Iona had one burning ambition for our time in Scotland this year: to climb a Munro. Last year, we conquered Beinn Dàm, a Corbett (a mountain over 2,500 feet). This year, the goal was Tom na Gruagaich, part of Beinn Alligin, which stands at 3,024 feet above sea level.

Watch the video of our Beinn Aligin Climb on our YouTube Channel

The Meaning of Tom na Gruagaich

Tom na Gruagaich, meaning “jewelled mountain” or “hill of the maiden,” is the southern Munro peak of Beinn Alligin. Most hillwalkers tackle it as part of the circuit traverse of the full Beinn Alligin ridge, including the “Horns of Alligin.” But for Iona and me, it was our solo summit target and a chance for Iona to become a Munroer.

The Climb Begins

You start at just 50 feet above sea level, and from the moment you begin, you’re climbing. The sound of a waterfall tumbles down, and trees surround you. Quickly breaking out from the trees, the path leads you upwards, with Tom na Gruagaich towering above, black and forbidding. For us, the top was shrouded in cloud, adding an air of mystery!

Soaking in the Views

As you climb, the view over Loch Torridon and the surrounding mountains and valleys is fantastic, requiring frequent breaks to soak it all in (or at least that’s the excuse we gave ourselves!). Of course, we also enjoyed a Haribo or two.

Lunch at Coire nan Laogh

Stopping for lunch as we reached Coire nan Laogh, we appreciated the views and the music of the nearby mountain stream while munching our sandwiches and cakes from Crumbs of Gairloch.

The Final Ascent

Then came the final ascent, up steep steps impressively created by volunteers working on the route, into the swirling cloud around the summit. With whiteness all around and utter quiet, it felt very “otherworldly” as we crossed the final few meters to the trig point marking the summit. A lot chillier than the valley below, we donned our bobble hats and gloves and took a brief moment to appreciate the achievement before retracing our steps back down.
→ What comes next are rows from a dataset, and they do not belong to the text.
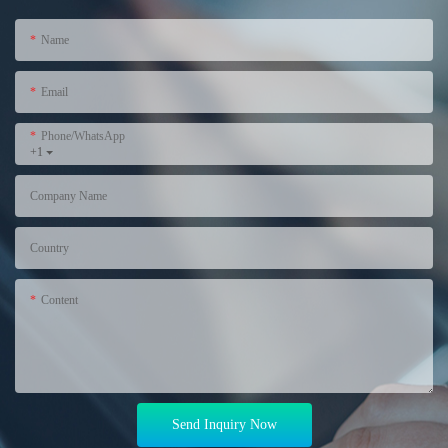
Name
Email
Phone/WhatsApp
+1
Company Name
Country
Content
Send Inquiry Now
Descending with New Perspectives

Every now and then, the cloud would break, and finally, we got to see the summit we had just climbed. Wow. The other advantage of descending is facing Loch Torridon and enjoying the panorama every step of the way, as well as spotting furry caterpillars. We saw several other groups as we descended, including another young lass, aged 8, who’d done the whole ridge. Impressive! We tried out our Water to Go bottle which we bought at the National Outdoor Expo, filling up from the the mountain stream and the filter in it makes it safe to drink, I loved it, Iona wasn’t so sure!
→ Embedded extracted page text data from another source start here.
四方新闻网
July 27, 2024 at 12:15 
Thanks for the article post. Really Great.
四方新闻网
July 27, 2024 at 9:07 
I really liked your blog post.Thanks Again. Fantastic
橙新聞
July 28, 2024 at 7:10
Celebrating the Achievement

Back at the car (which we dived into quickly to escape the midges), we started our journey back to Gairloch. But I’d promised an ice cream for Iona, and fortunately, the Old Hall Cafe was open in Kinlochewe. We stopped off, sat down, and enjoyed this welcome refreshment to celebrate Iona’s fabulous achievement. Another fantastic adventure in the Scottish Highlands, and she’s already committed to coming back to climb more Munros!